The Four Key Roles in an Effective Dialogue

Being aware of the four roles in a dialogue can boost creativity, introduce new insights and strengthen your team’s relationships. Titus Kong is a Consultant (Organisation Development) at the PS21 Office, Public Service Division.
The Four Key Roles in an Effective Dialogue

Have you ever been a young officer whose ideas were repeatedly shot down by your seniors? Cowered into submission, you did not press your case, nor clarify why you suggested them. As a result, potentially good ideas ended up never seeing the light of day.
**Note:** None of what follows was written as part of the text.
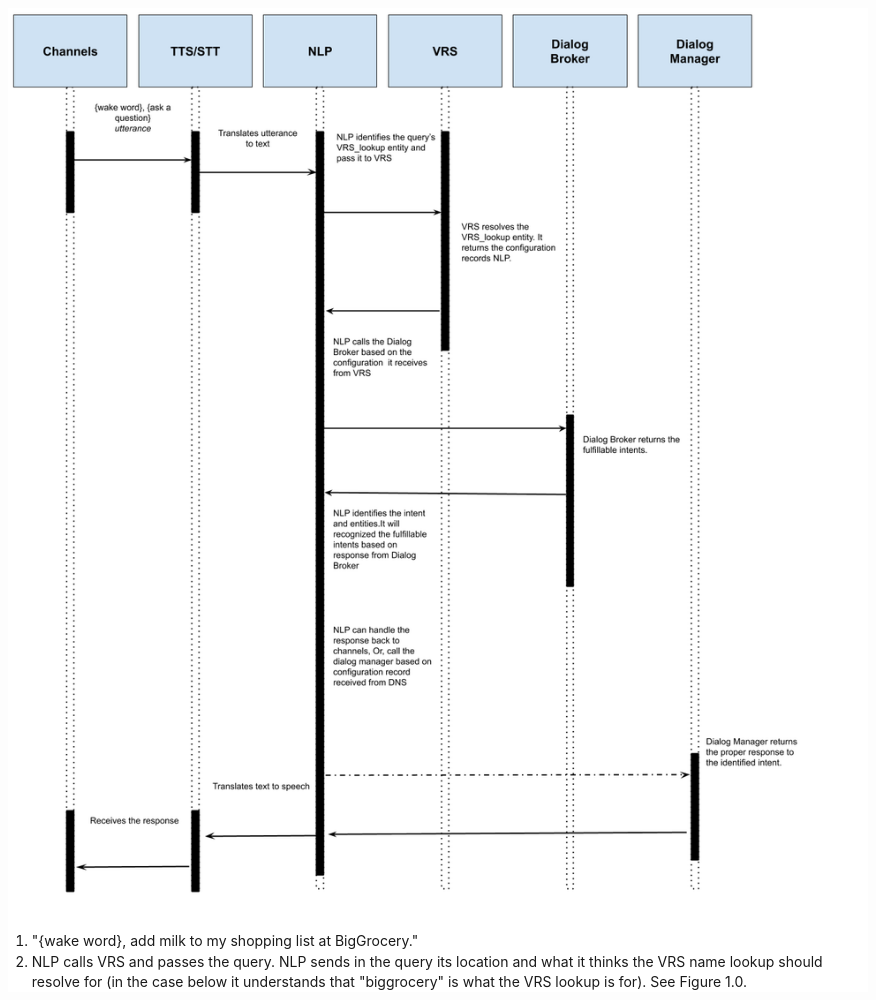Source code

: ![Sequence Diagram](assets/component_flow_sequence_diagram.png "Fig. 2 - Component Flow Sequence Diagram")

1. "{wake word}, add milk to my shopping list at BigGrocery."
2. NLP calls VRS and passes the query. NLP sends in the query its location and what it thinks the VRS name lookup should resolve for (in the case below it understands that "biggrocery" is what the VRS lookup is for). See Figure 1.0.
How well we engage in team conversations depends on how we balance “advocacy” (the act of arguing in favour of something) and “inquiry” (the act of searching for information). When we balance both well, we get new insights and new solutions, however wacky our suggestions may first sound.
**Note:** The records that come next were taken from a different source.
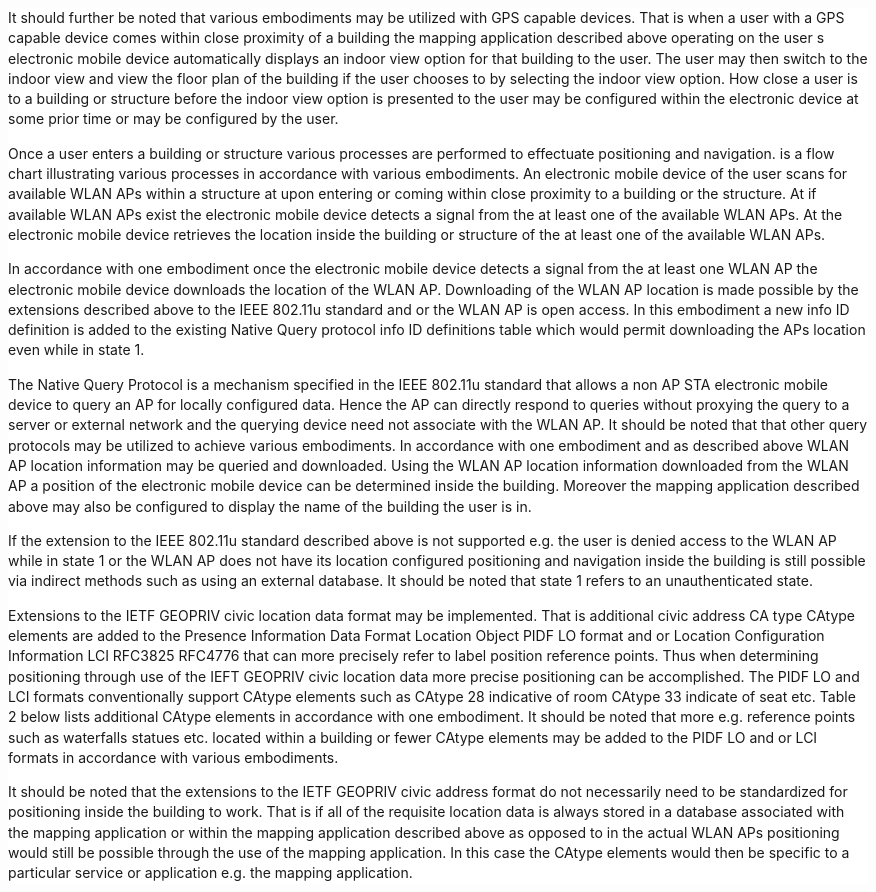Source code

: It should further be noted that various embodiments may be utilized with GPS capable devices. That is when a user with a GPS capable device comes within close proximity of a building the mapping application described above operating on the user s electronic mobile device automatically displays an indoor view option for that building to the user. The user may then switch to the indoor view and view the floor plan of the building if the user chooses to by selecting the indoor view option. How close a user is to a building or structure before the indoor view option is presented to the user may be configured within the electronic device at some prior time or may be configured by the user.

Once a user enters a building or structure various processes are performed to effectuate positioning and navigation. is a flow chart illustrating various processes in accordance with various embodiments. An electronic mobile device of the user scans for available WLAN APs within a structure at upon entering or coming within close proximity to a building or the structure. At if available WLAN APs exist the electronic mobile device detects a signal from the at least one of the available WLAN APs. At the electronic mobile device retrieves the location inside the building or structure of the at least one of the available WLAN APs.

In accordance with one embodiment once the electronic mobile device detects a signal from the at least one WLAN AP the electronic mobile device downloads the location of the WLAN AP. Downloading of the WLAN AP location is made possible by the extensions described above to the IEEE 802.11u standard and or the WLAN AP is open access. In this embodiment a new info ID definition is added to the existing Native Query protocol info ID definitions table which would permit downloading the APs location even while in state 1.

The Native Query Protocol is a mechanism specified in the IEEE 802.11u standard that allows a non AP STA electronic mobile device to query an AP for locally configured data. Hence the AP can directly respond to queries without proxying the query to a server or external network and the querying device need not associate with the WLAN AP. It should be noted that that other query protocols may be utilized to achieve various embodiments. In accordance with one embodiment and as described above WLAN AP location information may be queried and downloaded. Using the WLAN AP location information downloaded from the WLAN AP a position of the electronic mobile device can be determined inside the building. Moreover the mapping application described above may also be configured to display the name of the building the user is in.

If the extension to the IEEE 802.11u standard described above is not supported e.g. the user is denied access to the WLAN AP while in state 1 or the WLAN AP does not have its location configured positioning and navigation inside the building is still possible via indirect methods such as using an external database. It should be noted that state 1 refers to an unauthenticated state.

Extensions to the IETF GEOPRIV civic location data format may be implemented. That is additional civic address CA type CAtype elements are added to the Presence Information Data Format Location Object PIDF LO format and or Location Configuration Information LCI RFC3825 RFC4776 that can more precisely refer to label position reference points. Thus when determining positioning through use of the IEFT GEOPRIV civic location data more precise positioning can be accomplished. The PIDF LO and LCI formats conventionally support CAtype elements such as CAtype 28 indicative of room CAtype 33 indicate of seat etc. Table 2 below lists additional CAtype elements in accordance with one embodiment. It should be noted that more e.g. reference points such as waterfalls statues etc. located within a building or fewer CAtype elements may be added to the PIDF LO and or LCI formats in accordance with various embodiments.

It should be noted that the extensions to the IETF GEOPRIV civic address format do not necessarily need to be standardized for positioning inside the building to work. That is if all of the requisite location data is always stored in a database associated with the mapping application or within the mapping application described above as opposed to in the actual WLAN APs positioning would still be possible through the use of the mapping application. In this case the CAtype elements would then be specific to a particular service or application e.g. the mapping application.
If we only advocate our ideas and views, we will not discover the potential flaws in our own thinking. Neither will we learn about others’ reasoning, nor data that might conflict with our own. If we only inquire, we may deprive others of an alternative view that could strengthen or change the direction of the discussion. By not exposing our views to public examination, we might perpetuate faulty thinking that can lead to wrong decisions.

A team (especially its leader) that is highly aware of the need to balance advocacy and inquiry, and does it well, will get the most out of its dialogues. A team can achieve this balance by first understanding the roles that people play in a conversation.

Four roles

David Kantor’s Four-Player Model suggests that in any social system, there are four core acts that create the balance of advocacy and inquiry:

  1. Movers: they initiate ideas.
  2. Followers: they complete what is said and support what is happening.
  3. Opposers: they challenge what is being said.
  4. Observers: they provide perspective on what is happening. In a healthy system, any person may take any of the four actions at any time.
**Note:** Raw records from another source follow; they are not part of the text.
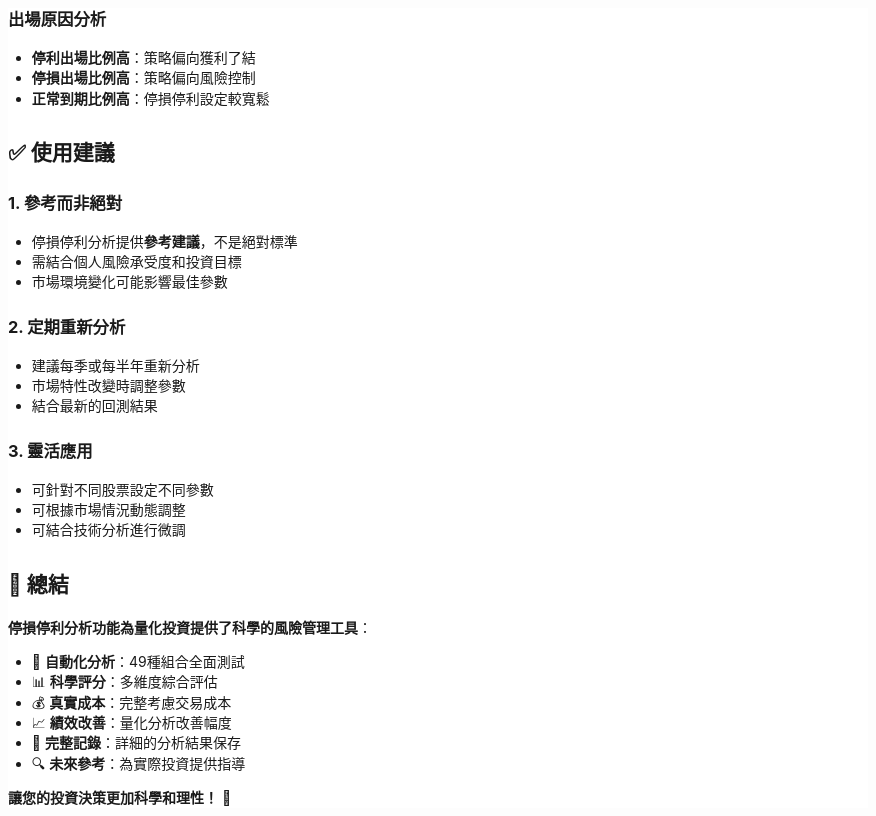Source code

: ### 出場原因分析
- **停利出場比例高**：策略偏向獲利了結
- **停損出場比例高**：策略偏向風險控制
- **正常到期比例高**：停損停利設定較寬鬆

## ✅ 使用建議

### 1. 參考而非絕對
- 停損停利分析提供**參考建議**，不是絕對標準
- 需結合個人風險承受度和投資目標
- 市場環境變化可能影響最佳參數

### 2. 定期重新分析
- 建議每季或每半年重新分析
- 市場特性改變時調整參數
- 結合最新的回測結果

### 3. 靈活應用
- 可針對不同股票設定不同參數
- 可根據市場情況動態調整
- 可結合技術分析進行微調

## 🚀 總結

**停損停利分析功能為量化投資提供了科學的風險管理工具**：

- 🎯 **自動化分析**：49種組合全面測試
- 📊 **科學評分**：多維度綜合評估
- 💰 **真實成本**：完整考慮交易成本
- 📈 **績效改善**：量化分析改善幅度
- 💾 **完整記錄**：詳細的分析結果保存
- 🔍 **未來參考**：為實際投資提供指導

**讓您的投資決策更加科學和理性！** 🎉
He’s not attacking your idea, really!

When “movers” throw up many ideas, making it hard for others to “follow”, an “opposer” who starts to question those ideas could be seen as attacking even though the intent is to protect the team from error. “Observers” often become “disabled”, imagining that no one wants them to identify what is happening. So the knowledge they carry is lost. The result? Interaction is unbalanced.

Leaders can restore balance

An attentive leader would realise when the advocacy-inquiry balance is off-kilter and move in to restore it. For example, during a town hall meeting, a leader offered his views on certain issues, but told his staff that his ideas were meant to serve as suggestions, rather than instructions for them to follow. This was a way for the leader to give his staff permission to challenge his ideas or to build on them. By enabling his staff to play out all four actions instead of being just “followers”, the leader created the conditions for a more generative conversation.

Back to the example of the young officer whose ideas got shot down – a good “observer” might intervene to invite the young officer to elaborate on the thinking behind her ideas, and to give her the opportunity to have a fair hearing before a decision is made.

Remember, we don’t have to be a leader to restore balance. Everyone in a team can play their part to encourage and support one another in the four actions. The simple rule: Pay attention to the actions that are missing and provide them ourselves, or encourage others to do so.

For balance, try these out:

  • Encourage people to jump on another’s idea with the intent of building on it by saying: “Let’s make sure we fully understand what John said before dismissing his idea as unrealistic.”
  • Encourage people to disagree for the purpose of correcting ideas and refining them for the group. Try asking: “If you don’t agree, can you tell us why?”
  • Encourage people to comment on where the team is to provide perspective: “I see some people have not talked yet. Shall we hear from everyone?”